Beccy Kennedy introduces I-MYU’s exhibition for Asian Art in London week
Venue: Alon Zakaim Fine Art
30 Cork street, Mayfair, London, W1S 3NG
Time: 29th October to 7 November 2009
Late night opening: 2nd of November 6-9pm
The Future of Originality
The movement which came to be known as postmodernism drew our attention to the spaces where originality used to be. It took our sense of disappointment with the loss of tradition in everyday life and embodied it into something new-fangled, however mangled and mingled this became. Although a movement whose dialectical origins reside in Modernism, a Western phenomenon, the issues which postmodernism interrogated can be experienced worldwide. The small wooden houses seen amongst the mountains in Korean Literati style paintings would now be surburban settlements; the reapers in Van Gogh’s French hay fields have been replaced by tractors. The application of ink with Confucian vigour can now be replicated through tapping plastic buttons, generating contours for animation. The layered and rigorous strokes of oil on canvas may just as readily be acrylic splattered against a gallery wall – fleeting gestures caught as concepts, the attentiveness in the reasoning or the record, not in the intensity of industriousness. These changes in the production of industry, art and knowledge have become subject to transnational ventures, mediated global experiences; in South Korea the expediency of these processes is palpable. Artists Lee Leenam and Lee Gilwoo explore these changes in the perceptions of art when they challenge and juxtapose style, medium and iconographic expectations, without compromising their artistic assiduousness.

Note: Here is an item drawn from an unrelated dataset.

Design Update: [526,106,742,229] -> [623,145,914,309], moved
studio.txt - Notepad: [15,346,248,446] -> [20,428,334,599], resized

They appear to ask the question: what has postmodernism done for us?
Lee Leenam brings to our attention the aesthetic beauty of historically celebrated paintings of ‘traditional’ landscapes and portraits by breathing fresh life into them with the use of digital animation; adding movement and narrative to the existing motifs. In doing this he implies more generally that post modernist perspective, combined with processes of globalisation, has encouraged flexibility of spirit when it comes to viewing, utilising and creating works of art. The critical concepts of deconstructionism have brought the viewer’s awareness to the historicism of culture, encouraging artists to challenge or engage with ‘masterpieces’ and works of iconic cultural significance. Lee’s animated screens allow Van Gogh’s self portrait to smoke from a pipe, or Chong Son’s 18thC Korean true-view landscape, ‘After Rain at Mount Inwangsan,’ to be illuminated by the florescent window light of the house on the hill – no longer a lone dwelling, as the skyscrapers of Seoul glisten in the distance. Some would say that the depicted intervention of prefabricated concrete to the revered mountain-scape is discourteous, others would say ingenious, topical or realistic. And ‘postmodernism’ does this; it catalyses these questions. And Lee does this with postmodernism.

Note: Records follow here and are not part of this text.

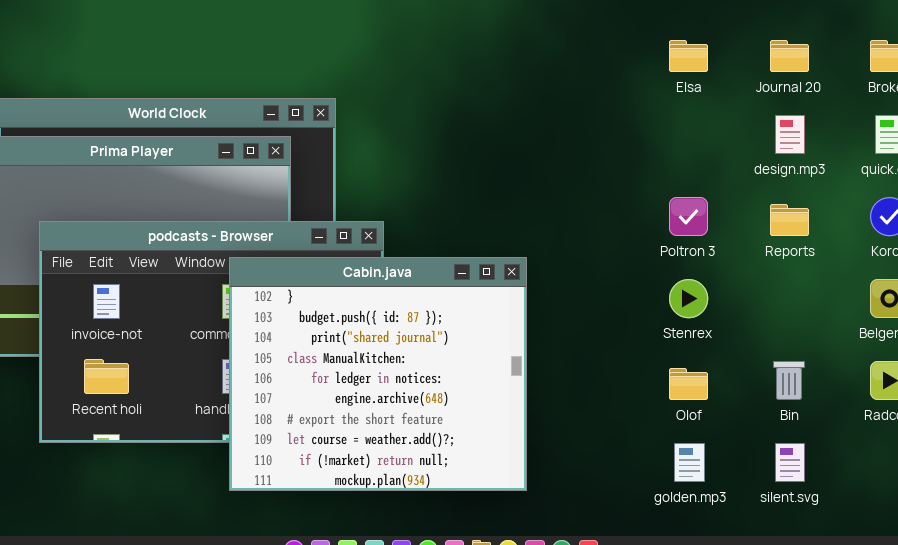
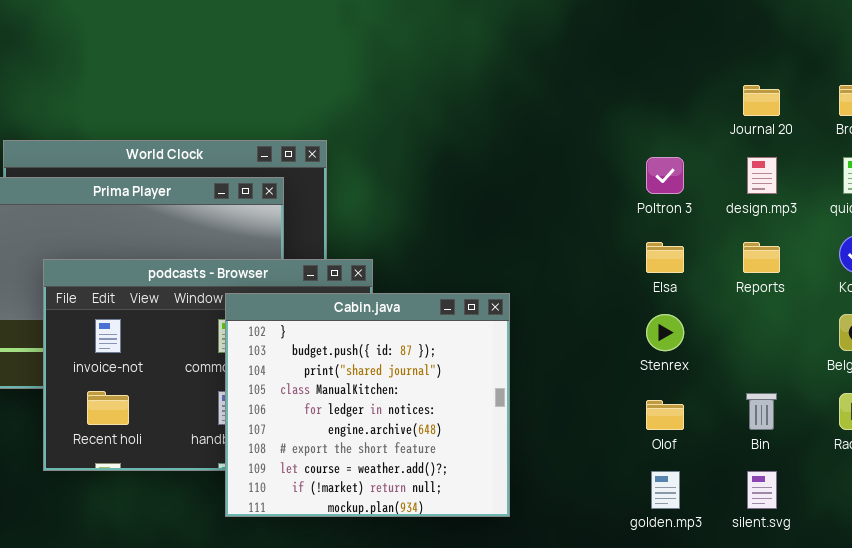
Elsa: [669,40,708,72] -> [646,242,684,273], moved
Poltron 3: [669,197,708,236] -> [646,157,684,194], moved

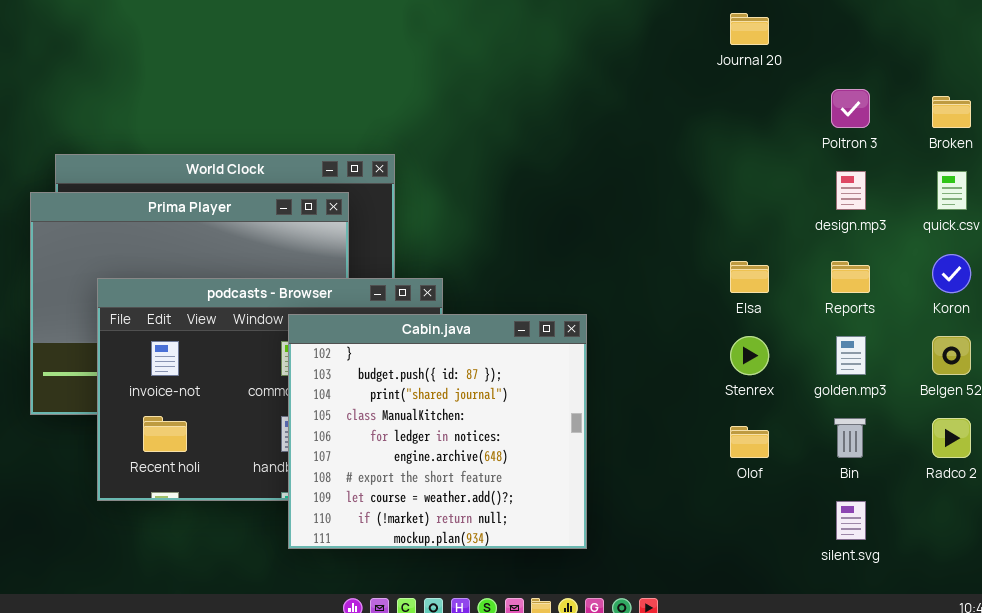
Journal 20: [743,85,780,116] -> [730,13,769,45], moved
Poltron 3: [646,157,684,194] -> [831,89,870,128], moved
golden.mp3: [651,471,680,509] -> [836,336,866,375], moved

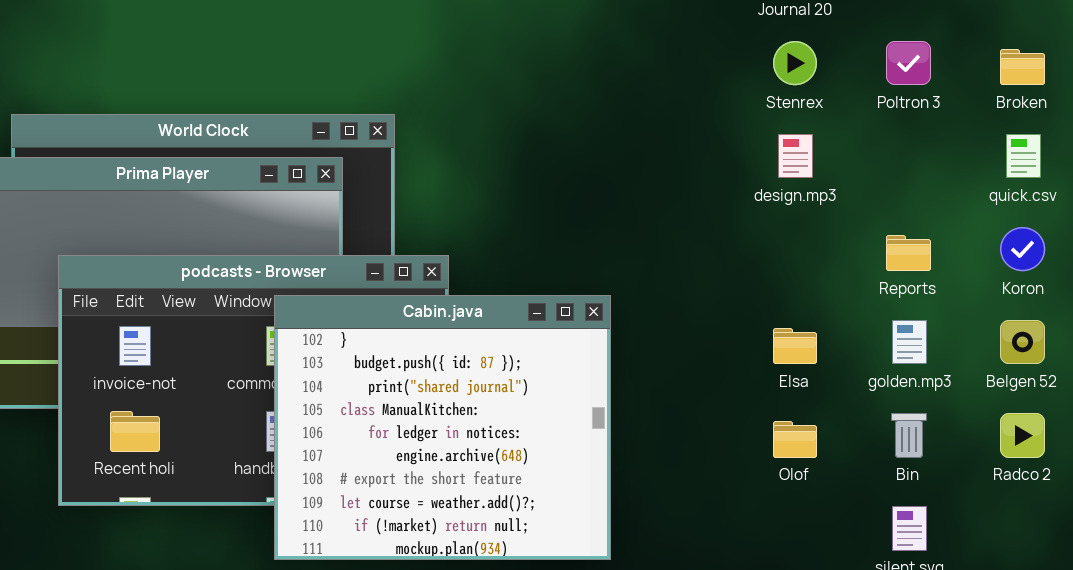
design.mp3: [836,171,866,210] -> [778,134,813,178], moved
Elsa: [730,261,769,293] -> [773,328,817,364], moved
Stenrex: [730,336,769,375] -> [773,41,817,85], moved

Lee Gilwoo, like Lee Leenam, interculturates genres, media, and icons between sites of history and fabrication, creating something new and pertinent within this fusion. His ‘Irrelevant Answers’ series take mass produced images of, often Western, idols and superimposes them with a layer of pointillist style dots which themselves form vistas of historical ‘Oriental’ iconography. They look like double image holograms which appear to move when you change your angle and perspective. Both of the image layers of Lee Gilwoo’s pictures confront the global audience’s expectations and preconceptions of ‘Western’ and ‘Eastern’ culture; they are different but they are also congruous in terms of their generated meaning. It is the two images interacting simultaneously which creates the meaning, which teases the questions concerning identities in the twenty first century and which constitutes an original aesthetic product in itself. Curiously, Lee Gilwoo combines Indian ink, colouring paste and a soldering technique to make his marks on Korean paper. There is something irreversible about this process, this branding onto the surface of the image, like Lee is claiming his ownership of Western-centric mass produced iconography whilst imprinting his own identity formations upon them. Both Lees create something inimitable, not just in the end product of their art works as they sit pretty in the gallery space but also in the meticulousness of their created process, from their ideation, through their accomplishment. There is nothing new in conceptual art or in craftsmanship but there is something exciting in these artists’ aptitude to combine the two, to encourage the viewer to re-experience and question original images within dissonant new contexts.